» Source information

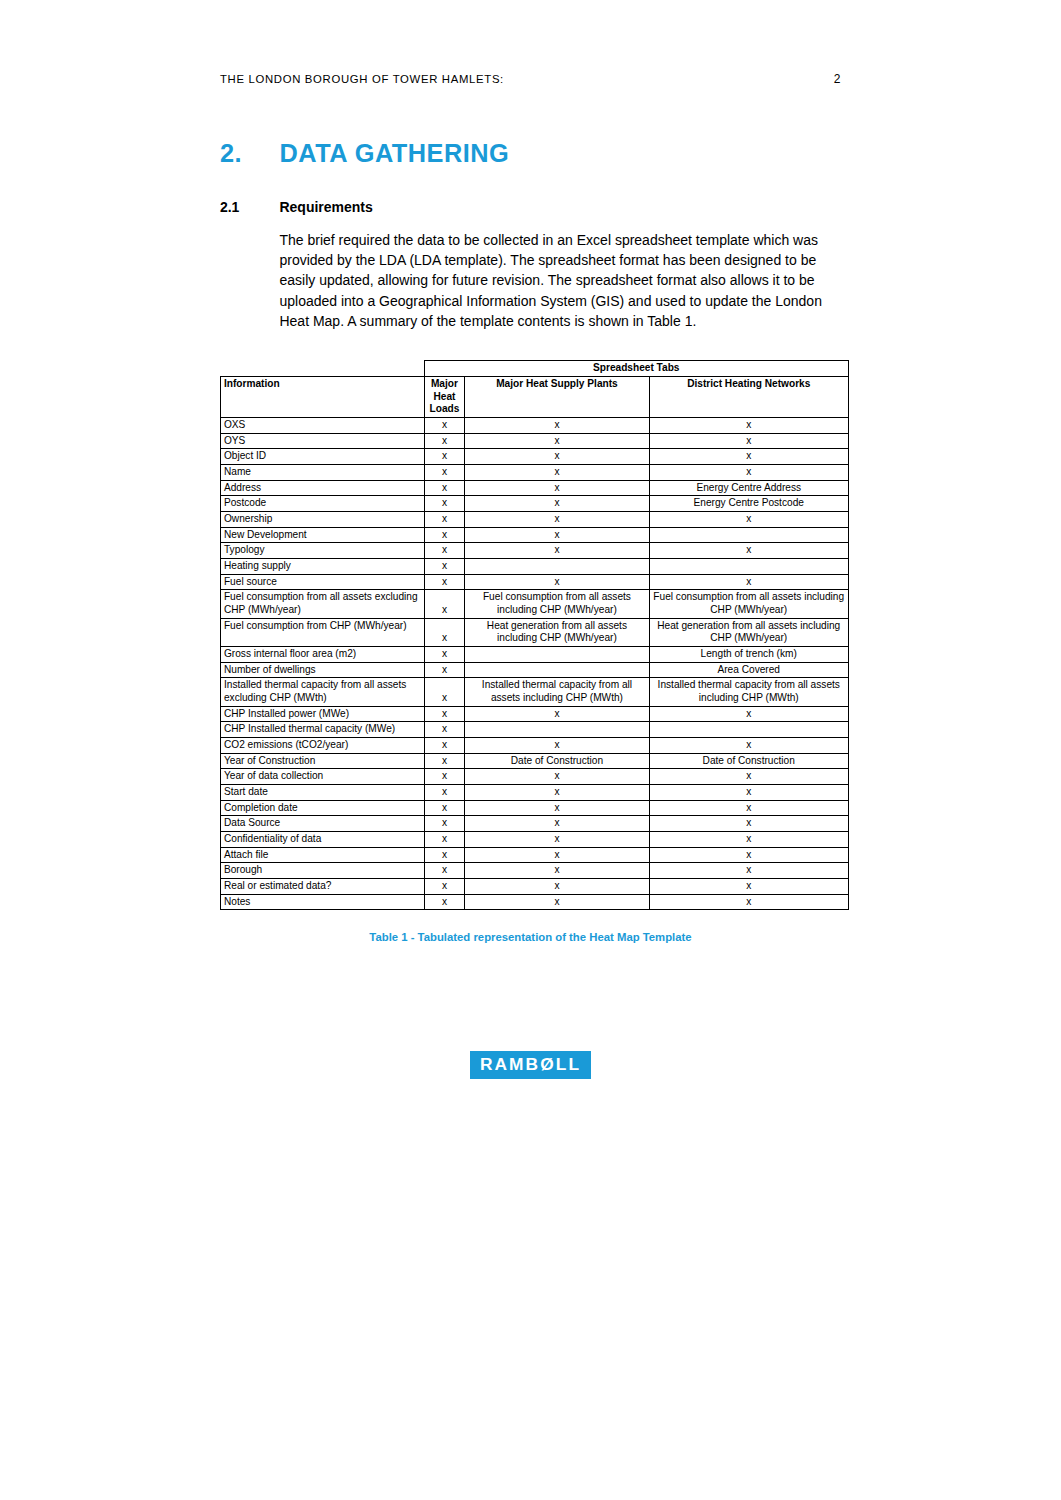The London Borough of Tower Hamlets: 2
2. DATA GATHERING
2.1 Requirements
The brief required the data to be collected in an Excel spreadsheet template which was provided by the LDA (LDA template). The spreadsheet format has been designed to be easily updated, allowing for future revision. The spreadsheet format also allows it to be uploaded into a Geographical Information System (GIS) and used to update the London Heat Map. A summary of the template contents is shown in Table 1.
| | Spreadsheet Tabs |
| Information | Major Heat Loads | Major Heat Supply Plants | District Heating Networks |
| OXS | x | x | x |
| OYS | x | x | x |
| Object ID | x | x | x |
| Name | x | x | x |
| Address | x | x | Energy Centre Address |
| Postcode | x | x | Energy Centre Postcode |
| Ownership | x | x | x |
| New Development | x | x | |
| Typology | x | x | x |
| Heating supply | x | | |
| Fuel source | x | x | x |
| Fuel consumption from all assets excluding CHP (MWh/year) | x | Fuel consumption from all assets including CHP (MWh/year) | Fuel consumption from all assets including CHP (MWh/year) |
| Fuel consumption from CHP (MWh/year) | x | Heat generation from all assets including CHP (MWh/year) | Heat generation from all assets including CHP (MWh/year) |
| Gross internal floor area (m2) | x | | Length of trench (km) |
| Number of dwellings | x | | Area Covered |
| Installed thermal capacity from all assets excluding CHP (MWth) | x | Installed thermal capacity from all assets including CHP (MWth) | Installed thermal capacity from all assets including CHP (MWth) |
| CHP Installed power (MWe) | x | x | x |
| CHP Installed thermal capacity (MWe) | x | | |
| CO2 emissions (tCO2/year) | x | x | x |
| Year of Construction | x | Date of Construction | Date of Construction |
| Year of data collection | x | x | x |
| Start date | x | x | x |
| Completion date | x | x | x |
| Data Source | x | x | x |
| Confidentiality of data | x | x | x |
| Attach file | x | x | x |
| Borough | x | x | x |
| Real or estimated data? | x | x | x |
| Notes | x | x | x |
Table 1 - Tabulated representation of the Heat Map Template
RAMBØLL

» Task item
Exact copies of the lines from the one holding "Notes | x | x | x |" to the end of the entries are all that should be written.

» Answer box
| Notes | x | x | x |
Table 1 - Tabulated representation of the Heat Map Template
RAMBØLL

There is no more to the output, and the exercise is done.